More than 45,000 people, amongst which 22,000 participants from non-governmental organisations (NGOs), registered to enter the conference center, which has a capacity of 15,000, UN official Axel Wuestenhagen said during a press briefing.
On Monday, organisers announced drastic measures to remedy the conference center's busted capacity, most of which were to affect NGOs.
Their number of accreditations was to be drastically cut down to 7,000 for Tuesday and Wednesday, and to 1,000 for Thursday.
And when the high-level talks will take place on Friday, NGOs will have to scramble to reduce their numbers to a meager 90 people, a shock to many organisations puzzled by the new quotas.

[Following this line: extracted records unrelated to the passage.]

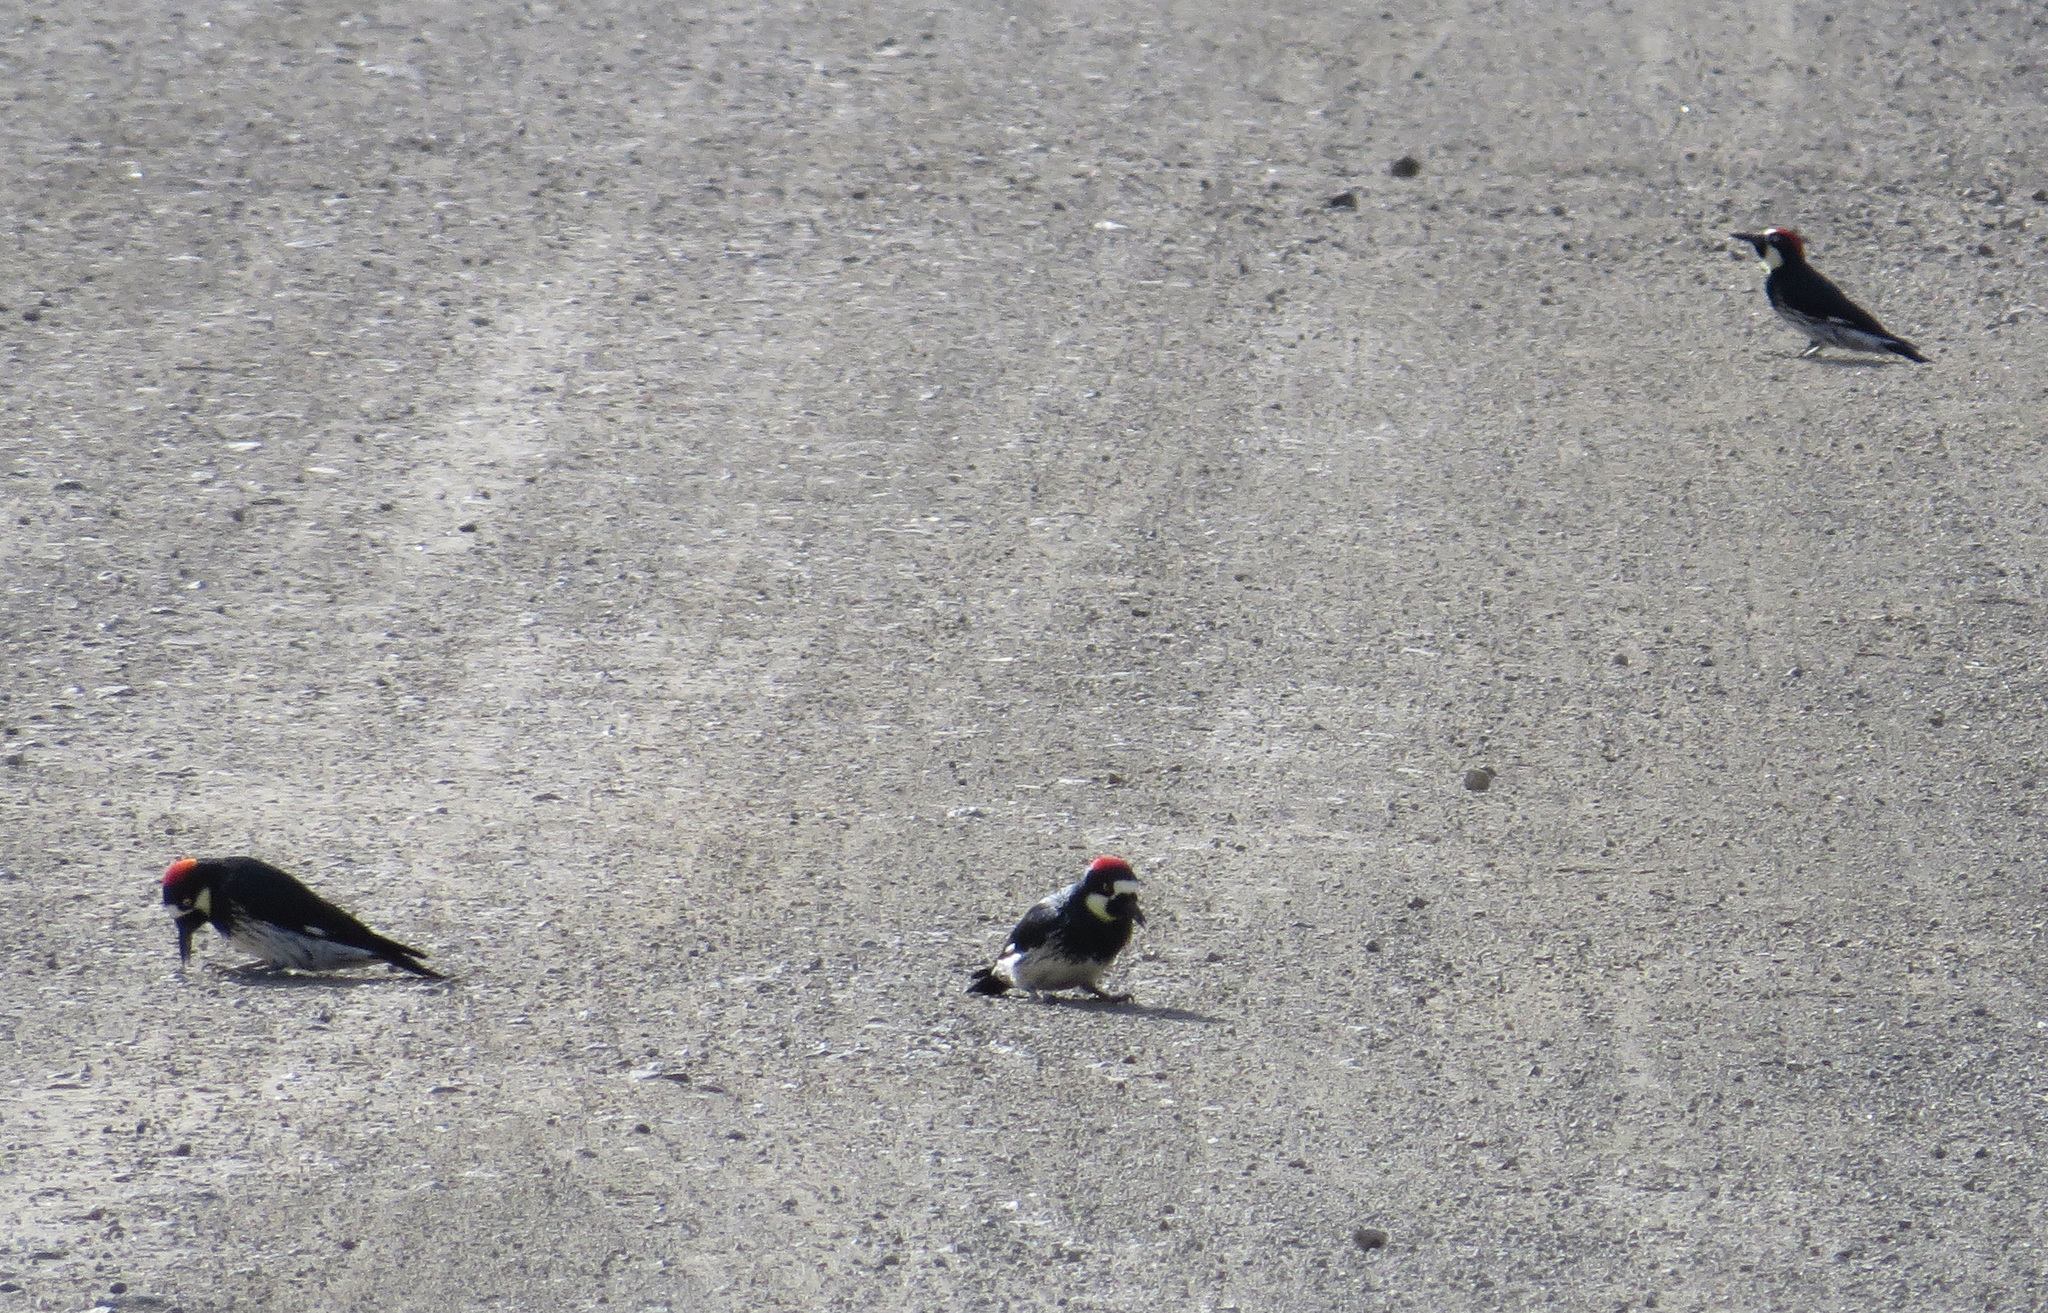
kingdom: Animalia
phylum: Chordata
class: Aves
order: Piciformes
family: Picidae
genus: Melanerpes
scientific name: Melanerpes formicivorus
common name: Acorn woodpecker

"They're taking in leaders and putting the people out," Canadian Ricken Patel, executive director of Avaaz, told AFP.
"We can see from these negotiations that we don't fix climate unless our leaders feel the pressure ... I'm worried that they're taking the pressure off exactly at the time when we need it," he said, explaining his NGO was going to have to cut its 200 participants to 39 as of Tuesday.
Jeremy Osbourn, responsible of logistics at NGO 350.org, told AFP he had to ask 300 of his organisation's 350 participants to leave the conference.
"It's incredibly frustrating. They're squeezing us out of here, that's hard. But in a way the bureaucracy of it all starts to focus us back on the movement that is outside these walls," he said.
"While we understand considerations of safety and security in the UN Convention Centre... Oxfam is concerned that the dramatic nose dive in the number of passes for observers will decrease the openness and accountability of these talks," Oxfam's executive director Jeremy Hobbs told AFP.
Many NGO representatives told AFP they would plan more actions outside the all but locked-down conference centre in the wake of the reduced number of accreditations.
The influx of delegates, lobbyists, reporters and activists already caused headaches to authorities in Copenhagen, and the Danish police mobilised more than half of its troops for the conference.
Streets in the normally calm capital were shut down amidst almost daily protests, and hotels were full to the point that many delegates had to commute from neighbouring Sweden or stay more than a hundred kilometers (60 miles) from Copenhagen.
Many activists were staying in gyms, at people's houses or in warehouses rented by NGOs. A cruise ship built for 1,400 passengers was rented in the Copenhagen harbour by a Norwegian group, with hundreds of activists on board.